:: Your task ::
Would you print the data below exactly, leaving out every picture?

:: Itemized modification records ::
<<<<

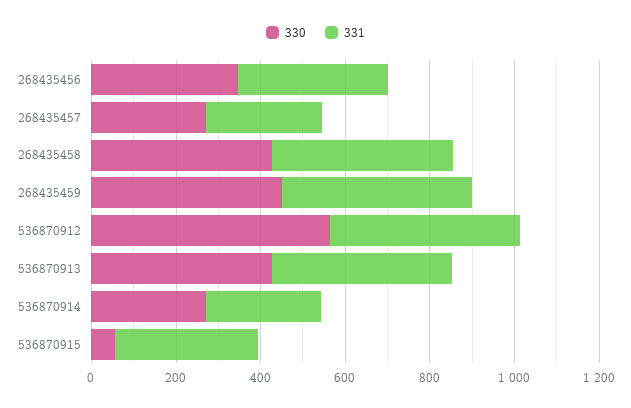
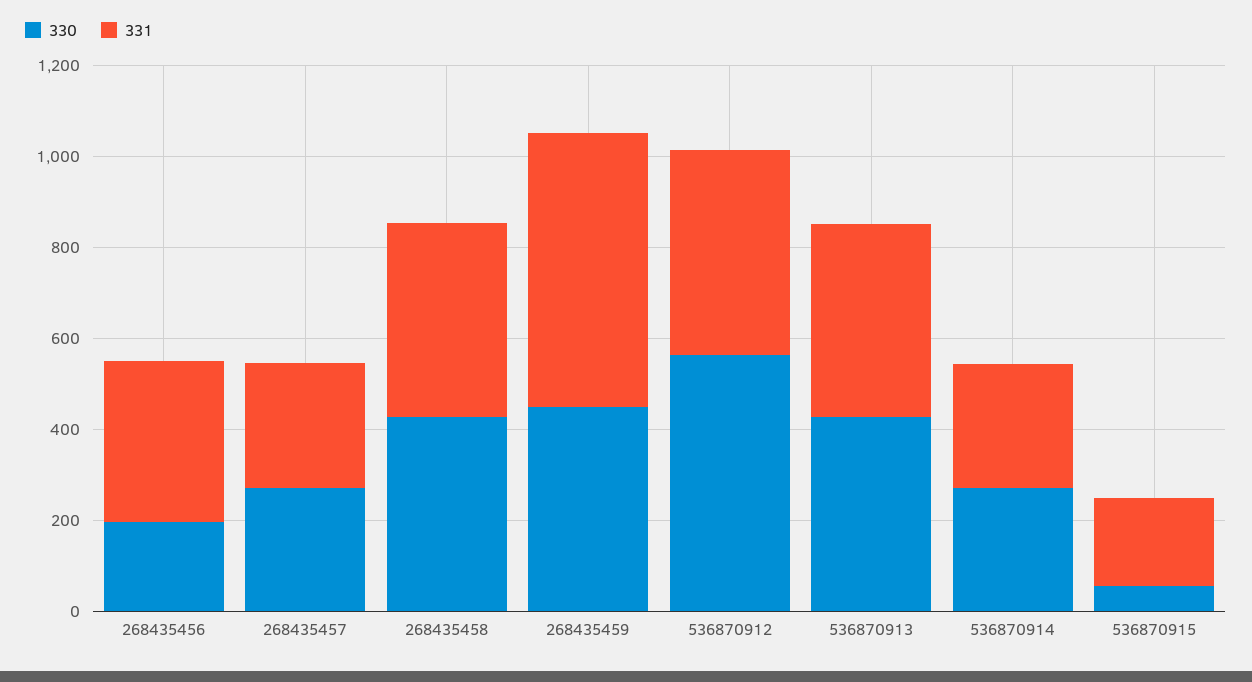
  {
    "330": {
-     "268435456": 350,
+     "268435456": 200,
      "268435457": 250,
      "268435458": 450,
      "268435459": 450,
      "536870912": 550,
      "536870913": 450,
      "536870914": 250,
      "536870915": 50
    },
    "331": {
      "268435456": 350,
      "268435457": 250,
      "268435458": 450,
-     "268435459": 450,
+     "268435459": 600,
      "536870912": 450,
      "536870913": 450,
      "536870914": 250,
-     "536870915": 350
+     "536870915": 200
    }
  }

>>>>

:: Result of the task ::
  {
    "330": {
-     "268435456": 350,
+     "268435456": 200,
      "268435457": 250,
      "268435458": 450,
      "268435459": 450,
      "536870912": 550,
      "536870913": 450,
      "536870914": 250,
      "536870915": 50
    },
    "331": {
      "268435456": 350,
      "268435457": 250,
      "268435458": 450,
-     "268435459": 450,
+     "268435459": 600,
      "536870912": 450,
      "536870913": 450,
      "536870914": 250,
-     "536870915": 350
+     "536870915": 200
    }
  }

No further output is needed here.